(INPUT DATA):
# # # # #

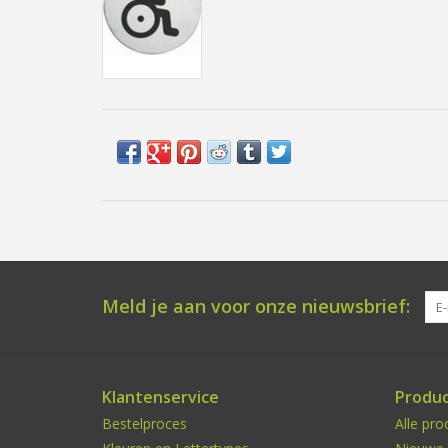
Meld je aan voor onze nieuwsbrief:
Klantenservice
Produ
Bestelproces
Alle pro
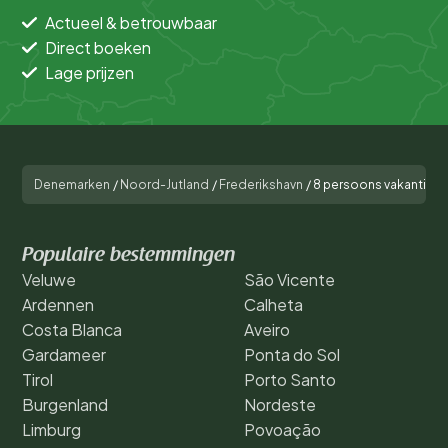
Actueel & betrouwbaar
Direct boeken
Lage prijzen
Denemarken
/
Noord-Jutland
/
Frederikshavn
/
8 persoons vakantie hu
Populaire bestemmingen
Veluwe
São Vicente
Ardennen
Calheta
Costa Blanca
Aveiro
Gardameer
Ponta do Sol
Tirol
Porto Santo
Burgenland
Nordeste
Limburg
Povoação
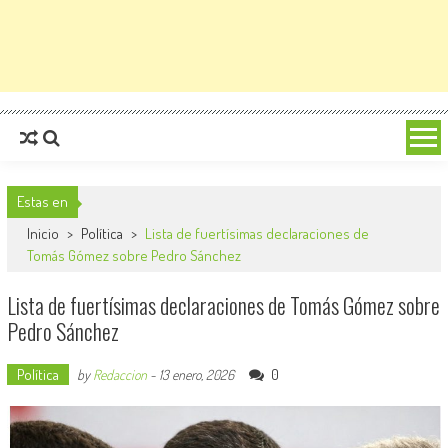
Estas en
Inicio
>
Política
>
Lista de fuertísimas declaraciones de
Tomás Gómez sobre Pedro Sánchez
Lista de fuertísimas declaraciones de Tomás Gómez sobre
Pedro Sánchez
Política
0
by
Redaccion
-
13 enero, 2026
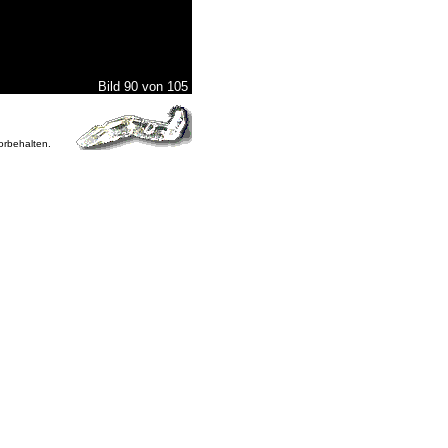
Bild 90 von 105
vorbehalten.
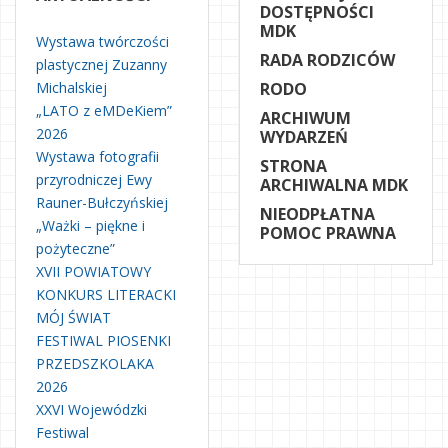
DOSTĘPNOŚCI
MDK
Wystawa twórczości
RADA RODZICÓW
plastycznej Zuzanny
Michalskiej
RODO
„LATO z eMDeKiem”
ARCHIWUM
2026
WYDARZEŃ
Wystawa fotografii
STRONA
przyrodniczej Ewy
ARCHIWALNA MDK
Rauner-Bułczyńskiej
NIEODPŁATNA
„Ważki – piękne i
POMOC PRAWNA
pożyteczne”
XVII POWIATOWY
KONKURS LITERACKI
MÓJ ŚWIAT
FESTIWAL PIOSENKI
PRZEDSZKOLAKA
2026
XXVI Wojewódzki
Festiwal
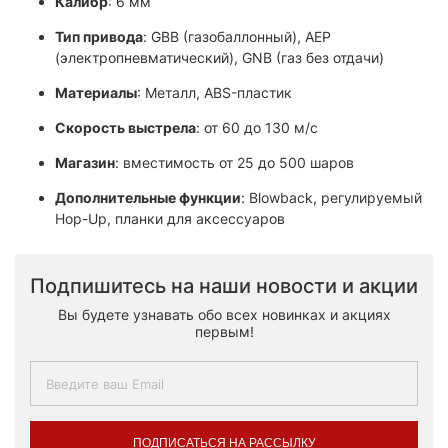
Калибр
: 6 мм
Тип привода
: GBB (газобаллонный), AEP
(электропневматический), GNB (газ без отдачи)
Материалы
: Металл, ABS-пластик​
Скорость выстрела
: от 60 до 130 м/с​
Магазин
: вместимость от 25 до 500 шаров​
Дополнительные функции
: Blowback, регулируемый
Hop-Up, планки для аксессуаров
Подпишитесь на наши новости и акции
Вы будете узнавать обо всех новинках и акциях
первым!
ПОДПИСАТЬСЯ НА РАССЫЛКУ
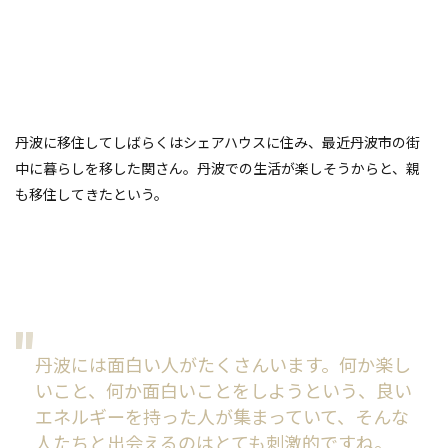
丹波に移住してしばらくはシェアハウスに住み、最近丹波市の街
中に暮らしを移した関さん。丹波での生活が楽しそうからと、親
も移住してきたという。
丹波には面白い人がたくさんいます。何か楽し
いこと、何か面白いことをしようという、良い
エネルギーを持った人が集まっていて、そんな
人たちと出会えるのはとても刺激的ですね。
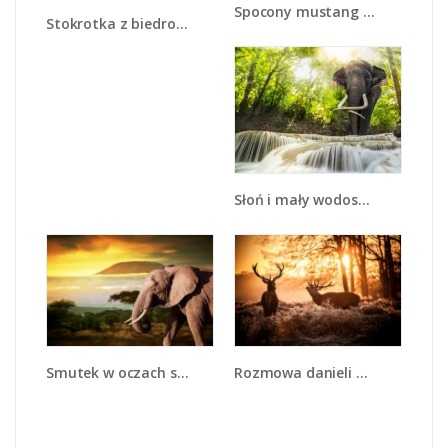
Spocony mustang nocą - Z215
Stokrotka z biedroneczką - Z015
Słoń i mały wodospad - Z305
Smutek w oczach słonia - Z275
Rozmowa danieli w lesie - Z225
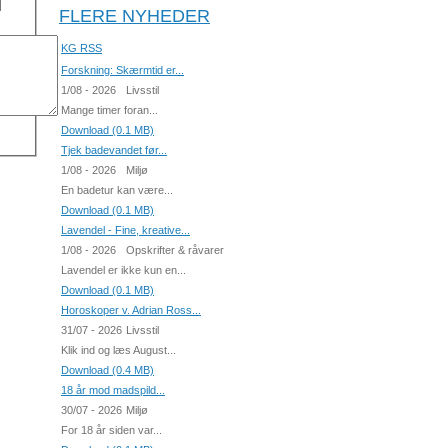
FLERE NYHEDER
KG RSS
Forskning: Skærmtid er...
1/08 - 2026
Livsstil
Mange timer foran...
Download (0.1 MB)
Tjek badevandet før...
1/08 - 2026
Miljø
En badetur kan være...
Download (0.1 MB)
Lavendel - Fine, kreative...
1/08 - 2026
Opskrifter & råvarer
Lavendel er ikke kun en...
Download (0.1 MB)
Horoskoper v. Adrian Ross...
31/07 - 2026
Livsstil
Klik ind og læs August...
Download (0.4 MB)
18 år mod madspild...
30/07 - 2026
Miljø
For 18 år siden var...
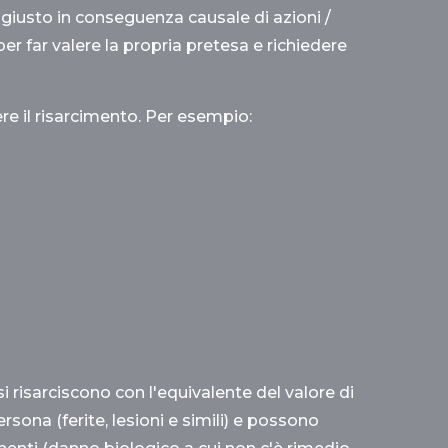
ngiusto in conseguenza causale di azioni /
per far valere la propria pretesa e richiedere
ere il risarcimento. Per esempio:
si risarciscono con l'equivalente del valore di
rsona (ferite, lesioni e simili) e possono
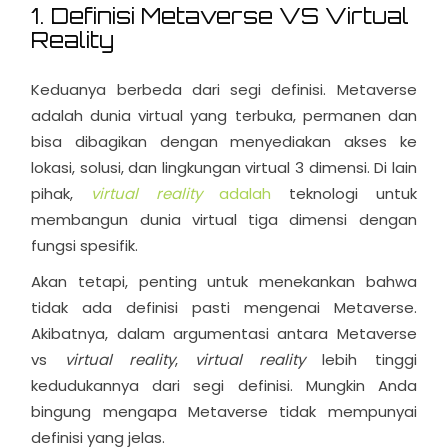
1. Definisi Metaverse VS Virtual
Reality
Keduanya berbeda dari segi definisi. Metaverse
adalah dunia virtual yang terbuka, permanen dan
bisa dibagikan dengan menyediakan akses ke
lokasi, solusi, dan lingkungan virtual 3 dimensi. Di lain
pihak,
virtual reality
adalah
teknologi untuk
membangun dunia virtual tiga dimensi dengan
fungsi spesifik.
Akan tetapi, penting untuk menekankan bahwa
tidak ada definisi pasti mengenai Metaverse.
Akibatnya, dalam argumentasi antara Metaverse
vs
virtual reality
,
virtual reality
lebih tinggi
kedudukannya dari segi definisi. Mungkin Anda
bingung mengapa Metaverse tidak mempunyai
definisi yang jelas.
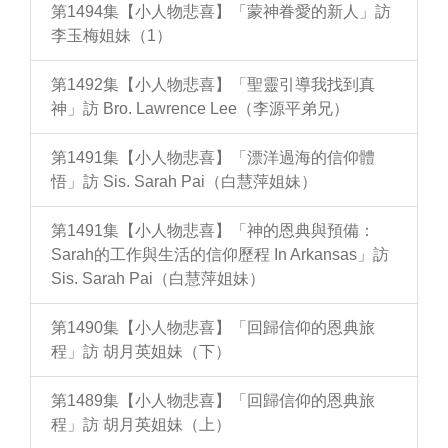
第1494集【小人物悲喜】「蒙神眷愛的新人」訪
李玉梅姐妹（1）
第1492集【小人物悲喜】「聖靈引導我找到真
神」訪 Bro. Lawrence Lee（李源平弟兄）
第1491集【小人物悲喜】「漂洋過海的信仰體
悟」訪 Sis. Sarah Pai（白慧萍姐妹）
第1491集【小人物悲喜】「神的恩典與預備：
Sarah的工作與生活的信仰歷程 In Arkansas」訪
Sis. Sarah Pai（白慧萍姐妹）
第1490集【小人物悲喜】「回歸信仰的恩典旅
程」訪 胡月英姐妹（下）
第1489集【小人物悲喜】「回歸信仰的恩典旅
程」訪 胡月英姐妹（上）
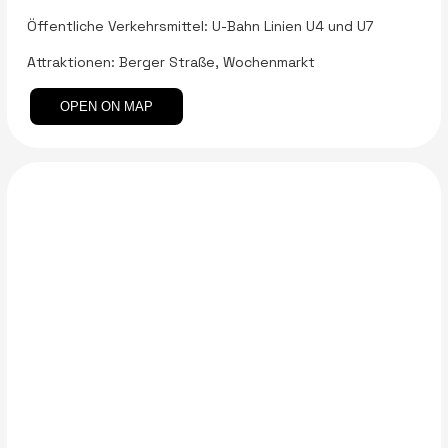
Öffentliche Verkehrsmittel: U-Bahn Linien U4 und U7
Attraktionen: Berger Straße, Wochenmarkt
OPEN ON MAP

# # # # #

(WHAT THE TASK ASKS):
Would you copy all of the data exactly? Keep the pictures out of it.

(RESULT FOR THIS TASK):
Meld je aan voor onze nieuwsbrief:
Klantenservice
Produ
Bestelproces
Alle pro
Actueel & betrouwbaar
Direct boeken
Lage prijzen
Denemarken
/
Noord-Jutland
/
Frederikshavn
/
8 persoons vakantie hu
Populaire bestemmingen
Veluwe
São Vicente
Ardennen
Calheta
Costa Blanca
Aveiro
Gardameer
Ponta do Sol
Tirol
Porto Santo
Burgenland
Nordeste
Limburg
Povoação
Estas en
Inicio
>
Política
>
Lista de fuertísimas declaraciones de
Tomás Gómez sobre Pedro Sánchez
Lista de fuertísimas declaraciones de Tomás Gómez sobre
Pedro Sánchez
Política
0
by
Redaccion
-
13 enero, 2026
Bild 90 von 105
vorbehalten.
DOSTĘPNOŚCI
MDK
Wystawa twórczości
RADA RODZICÓW
plastycznej Zuzanny
Michalskiej
RODO
„LATO z eMDeKiem”
ARCHIWUM
2026
WYDARZEŃ
Wystawa fotografii
STRONA
przyrodniczej Ewy
ARCHIWALNA MDK
Rauner-Bułczyńskiej
NIEODPŁATNA
„Ważki – piękne i
POMOC PRAWNA
pożyteczne”
XVII POWIATOWY
KONKURS LITERACKI
MÓJ ŚWIAT
FESTIWAL PIOSENKI
PRZEDSZKOLAKA
2026
XXVI Wojewódzki
Festiwal
Калибр
: 6 мм
Тип привода
: GBB (газобаллонный), AEP
(электропневматический), GNB (газ без отдачи)
Материалы
: Металл, ABS-пластик​
Скорость выстрела
: от 60 до 130 м/с​
Магазин
: вместимость от 25 до 500 шаров​
Дополнительные функции
: Blowback, регулируемый
Hop-Up, планки для аксессуаров
Подпишитесь на наши новости и акции
Вы будете узнавать обо всех новинках и акциях
первым!
ПОДПИСАТЬСЯ НА РАССЫЛКУ
丹波に移住してしばらくはシェアハウスに住み、最近丹波市の街
中に暮らしを移した関さん。丹波での生活が楽しそうからと、親
も移住してきたという。
丹波には面白い人がたくさんいます。何か楽し
いこと、何か面白いことをしようという、良い
エネルギーを持った人が集まっていて、そんな
人たちと出会えるのはとても刺激的ですね。
Spocony mustang nocą - Z215
Stokrotka z biedroneczką - Z015
Słoń i mały wodospad - Z305
Smutek w oczach słonia - Z275
Rozmowa danieli w lesie - Z225
FLERE NYHEDER
KG RSS
Forskning: Skærmtid er...
1/08 - 2026
Livsstil
Mange timer foran...
Download (0.1 MB)
Tjek badevandet før...
1/08 - 2026
Miljø
En badetur kan være...
Download (0.1 MB)
Lavendel - Fine, kreative...
1/08 - 2026
Opskrifter & råvarer
Lavendel er ikke kun en...
Download (0.1 MB)
Horoskoper v. Adrian Ross...
31/07 - 2026
Livsstil
Klik ind og læs August...
Download (0.4 MB)
18 år mod madspild...
30/07 - 2026
Miljø
For 18 år siden var...
ngiusto in conseguenza causale di azioni /
per far valere la propria pretesa e richiedere
ere il risarcimento. Per esempio:
si risarciscono con l'equivalente del valore di
rsona (ferite, lesioni e simili) e possono
1. Definisi Metaverse VS Virtual
Reality
Keduanya berbeda dari segi definisi. Metaverse
adalah dunia virtual yang terbuka, permanen dan
bisa dibagikan dengan menyediakan akses ke
lokasi, solusi, dan lingkungan virtual 3 dimensi. Di lain
pihak,
virtual reality
adalah
teknologi untuk
membangun dunia virtual tiga dimensi dengan
fungsi spesifik.
Akan tetapi, penting untuk menekankan bahwa
tidak ada definisi pasti mengenai Metaverse.
Akibatnya, dalam argumentasi antara Metaverse
vs
virtual reality
,
virtual reality
lebih tinggi
kedudukannya dari segi definisi. Mungkin Anda
bingung mengapa Metaverse tidak mempunyai
definisi yang jelas.
第1494集【小人物悲喜】「蒙神眷愛的新人」訪
李玉梅姐妹（1）
第1492集【小人物悲喜】「聖靈引導我找到真
神」訪 Bro. Lawrence Lee（李源平弟兄）
第1491集【小人物悲喜】「漂洋過海的信仰體
悟」訪 Sis. Sarah Pai（白慧萍姐妹）
第1491集【小人物悲喜】「神的恩典與預備：
Sarah的工作與生活的信仰歷程 In Arkansas」訪
Sis. Sarah Pai（白慧萍姐妹）
第1490集【小人物悲喜】「回歸信仰的恩典旅
程」訪 胡月英姐妹（下）
第1489集【小人物悲喜】「回歸信仰的恩典旅
程」訪 胡月英姐妹（上）
Öffentliche Verkehrsmittel: U-Bahn Linien U4 und U7
Attraktionen: Berger Straße, Wochenmarkt
OPEN ON MAP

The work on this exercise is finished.